Further, when the magnitude of a beam current is decreased so as to minimize distortion of the image data due to the electric charge, an S/N ratio of a signal resulting from a secondary charged particle beam, which is emitted from the surface of the sample by emission of a primary charged particle beam, becomes undesirably low. This increases the possibility of false detection. The problem of lowering of the S/N ratio may be lessened and the possibility of false detection may be reduced, by effecting scanning at a plurality of times and conducting an averaging operation. However, the throughput in such an inspection apparatus becomes low.
Further, in order to detect fine defects, a large-current emission beam is required. For example, when it is assumed that the amount of signal required for determining a defect having a 2×2 pixel size of a CCD is 1, the amount of signal required for determining a defect having a 1×1 pixel size is 4. That is, for detecting a fine defect by using the same detector, the magnitude of a beam current must be increased so as to increase the amount of secondary electrons. However, when the magnitude of a beam current is increased, as is described above, the electric charge on the sample becomes high, thus increasing distortion of the image.
In order to solve the above-mentioned problems, the Applicant proposed, in Japanese Patent Application No. 2000-340651 (published as Japanese Patent Public Disclosure (Kokai) No. 2002-148227), a method in which a resistive film is coated on the surface of a sample before emission. of a charged particle beam to the surface. In this method, however, it is difficult to form a thin resistive film having a uniform thickness on each sample. Further improvements are required to be made.

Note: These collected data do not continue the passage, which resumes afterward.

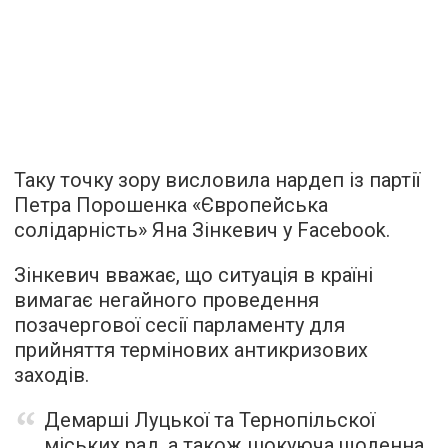
Таку точку зору висловила нардеп із партії
Петра Порошенка «Європейська
солідарність» Яна Зінкевич у Facebook.
Зінкевич вважає, що ситуація в країні
вимагає негайного проведення
позачергової сесії парламенту для
прийняття термінових антикризових
заходів.
Демарші Луцької та Тернопільскої
міських рад, а також шокуюча щоденна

Although a technique of coating a resistive film or coat on the surface of the sample before inspection was proposed by the forgoing application, no proposals have been made with respect to an inspection apparatus which enables a series of operations such as surface flattening, resistive film coating and emission of a charged particle beam for inspection to be efficiently conducted. Conventional independent apparatuses, such as a flattening apparatus for flattening a surface of a sample, a cleaning apparatus for cleaning a sample, and a drying apparatus, are individually placed with a resistive film coating apparatus, and each operation is conducted by using these apparatuses. With this arrangement, however, it is difficult to efficiently conduct the above-mentioned series of operations. The reason for this is as follows. That is, each of the above independent apparatuses comprises a sample loading station and a loading/unloading robot. A sample conveyed by a conveyor apparatus for conveying a sample between the apparatuses is temporarily loaded on the sample loading station. The loading/unloading robot moves the sample from the sample loading station to a work position, i.e., a stage device, and removes the sample from the stage device. A plurality of such independent apparatuses are individually placed and a conveyor apparatus for conveying a sample between the independent apparatuses is further provided. This results in a complicated structure and an increase in overall size of a surface inspection apparatus. Further, the time required for conveying the sample is long and the throughput in the entire apparatus is low. Further, the possibility of contamination and oxidation of a surface of a sample increases, leading to deterioration of product quality.